Infrantenna is a genus of horned powder-post beetles in the family Bostrichidae. It is monotypic, being represented by the single species, Infrantenna fissilis, which is found in northern Thailand.

==Description==
Adults reach a length of about 3.3–3.6 mm (males) and 4–4.5 mm (females). The head, pronotum, pro- and mesotibiae and tarsi, as well as the ventral side are reddish brown. The labrum, antennae, elytral disc, pro- and mesofemora and the hind legs are brown. The pronotum and elytra gradually become darker brown anteriorly and posteriorly respectively, and the elytral declivity is dark brown.

==Life history==
As a member of the family Bostrichidae, the species is likely to be polyphagous.
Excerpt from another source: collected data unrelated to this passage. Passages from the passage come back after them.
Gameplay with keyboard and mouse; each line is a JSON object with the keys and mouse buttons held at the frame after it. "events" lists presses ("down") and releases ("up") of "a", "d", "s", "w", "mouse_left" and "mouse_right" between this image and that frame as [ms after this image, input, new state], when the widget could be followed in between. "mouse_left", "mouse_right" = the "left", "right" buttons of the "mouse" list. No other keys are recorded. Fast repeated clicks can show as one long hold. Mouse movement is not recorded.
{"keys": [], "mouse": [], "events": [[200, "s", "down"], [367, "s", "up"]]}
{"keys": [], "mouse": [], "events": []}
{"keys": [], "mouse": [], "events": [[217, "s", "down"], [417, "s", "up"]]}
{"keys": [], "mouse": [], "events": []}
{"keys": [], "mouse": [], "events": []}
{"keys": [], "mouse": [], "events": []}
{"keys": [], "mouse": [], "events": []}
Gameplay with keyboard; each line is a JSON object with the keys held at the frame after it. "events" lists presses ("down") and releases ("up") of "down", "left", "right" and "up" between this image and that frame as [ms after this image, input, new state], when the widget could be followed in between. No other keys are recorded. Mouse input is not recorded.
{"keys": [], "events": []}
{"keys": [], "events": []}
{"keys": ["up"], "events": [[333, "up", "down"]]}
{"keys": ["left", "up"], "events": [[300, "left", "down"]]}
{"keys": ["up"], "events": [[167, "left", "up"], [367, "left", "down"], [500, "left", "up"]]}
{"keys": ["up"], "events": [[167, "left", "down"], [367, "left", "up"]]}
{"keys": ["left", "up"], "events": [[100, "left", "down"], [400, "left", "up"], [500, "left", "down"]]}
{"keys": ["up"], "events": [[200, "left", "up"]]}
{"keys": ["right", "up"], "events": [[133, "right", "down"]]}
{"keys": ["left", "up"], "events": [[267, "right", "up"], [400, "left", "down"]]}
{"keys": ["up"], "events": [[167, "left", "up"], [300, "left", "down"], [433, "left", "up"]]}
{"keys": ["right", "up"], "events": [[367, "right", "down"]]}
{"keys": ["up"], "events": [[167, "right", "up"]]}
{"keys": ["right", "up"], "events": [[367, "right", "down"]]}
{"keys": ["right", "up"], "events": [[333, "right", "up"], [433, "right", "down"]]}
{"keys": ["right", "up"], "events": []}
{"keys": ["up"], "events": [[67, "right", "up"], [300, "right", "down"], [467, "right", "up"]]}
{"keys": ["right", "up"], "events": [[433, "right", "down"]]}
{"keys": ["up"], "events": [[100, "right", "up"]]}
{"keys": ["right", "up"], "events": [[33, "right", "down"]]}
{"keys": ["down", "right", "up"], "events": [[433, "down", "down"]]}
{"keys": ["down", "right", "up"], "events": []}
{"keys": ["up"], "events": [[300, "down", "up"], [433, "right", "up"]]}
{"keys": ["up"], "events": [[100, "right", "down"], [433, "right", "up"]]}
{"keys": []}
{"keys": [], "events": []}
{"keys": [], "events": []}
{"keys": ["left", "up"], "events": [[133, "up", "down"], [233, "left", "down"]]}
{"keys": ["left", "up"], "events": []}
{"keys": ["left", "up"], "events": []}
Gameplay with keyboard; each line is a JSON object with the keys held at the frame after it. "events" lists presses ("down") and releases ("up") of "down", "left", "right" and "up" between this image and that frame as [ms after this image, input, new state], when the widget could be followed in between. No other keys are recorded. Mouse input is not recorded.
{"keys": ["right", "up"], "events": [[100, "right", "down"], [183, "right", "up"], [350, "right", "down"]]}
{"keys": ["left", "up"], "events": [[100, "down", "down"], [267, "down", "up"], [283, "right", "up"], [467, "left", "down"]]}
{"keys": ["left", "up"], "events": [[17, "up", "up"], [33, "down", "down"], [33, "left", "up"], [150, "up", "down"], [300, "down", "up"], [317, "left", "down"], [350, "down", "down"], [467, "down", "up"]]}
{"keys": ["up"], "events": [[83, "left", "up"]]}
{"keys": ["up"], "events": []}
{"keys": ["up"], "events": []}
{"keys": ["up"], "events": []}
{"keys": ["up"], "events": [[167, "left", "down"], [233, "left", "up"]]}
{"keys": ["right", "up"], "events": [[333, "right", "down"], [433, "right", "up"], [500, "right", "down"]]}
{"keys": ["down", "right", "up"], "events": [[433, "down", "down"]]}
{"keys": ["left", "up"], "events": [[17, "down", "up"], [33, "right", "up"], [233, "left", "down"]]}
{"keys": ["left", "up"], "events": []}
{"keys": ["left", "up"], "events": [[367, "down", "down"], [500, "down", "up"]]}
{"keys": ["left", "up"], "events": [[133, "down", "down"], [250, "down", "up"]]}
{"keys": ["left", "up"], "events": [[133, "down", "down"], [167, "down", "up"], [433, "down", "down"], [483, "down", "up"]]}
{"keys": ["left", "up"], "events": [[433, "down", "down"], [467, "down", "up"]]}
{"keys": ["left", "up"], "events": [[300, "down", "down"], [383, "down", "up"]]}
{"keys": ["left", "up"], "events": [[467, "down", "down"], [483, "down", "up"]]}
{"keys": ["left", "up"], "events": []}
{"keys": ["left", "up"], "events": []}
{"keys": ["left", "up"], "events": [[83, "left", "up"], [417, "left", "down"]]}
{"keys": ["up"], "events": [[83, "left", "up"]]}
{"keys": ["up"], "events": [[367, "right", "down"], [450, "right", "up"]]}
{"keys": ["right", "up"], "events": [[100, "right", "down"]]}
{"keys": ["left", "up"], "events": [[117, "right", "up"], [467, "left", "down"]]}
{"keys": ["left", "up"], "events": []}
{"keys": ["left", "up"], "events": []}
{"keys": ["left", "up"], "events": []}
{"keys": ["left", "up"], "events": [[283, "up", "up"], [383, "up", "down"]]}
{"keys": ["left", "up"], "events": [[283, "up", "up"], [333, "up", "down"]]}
The junior author extracted the specimens from a semi-dry twig of an unknown species of Fagaceae. The authors suggest that the hind legs could move vertically in the clefts to clean wood frass. The strongly developed last abdominal ventrite and tergite of the female may help to hold the male genitalia during mating and support the ovipositor during oviposition. Observations of mating and oviposition behaviours are necessary to confirm this hypothesis.

==Etymology==
The genus name is feminine, and refers to the unusually low position of the antennal fossa. The name fissilis is derived from the Latin word for cleft which refers to the deep clefts of the elytral declivity of the female.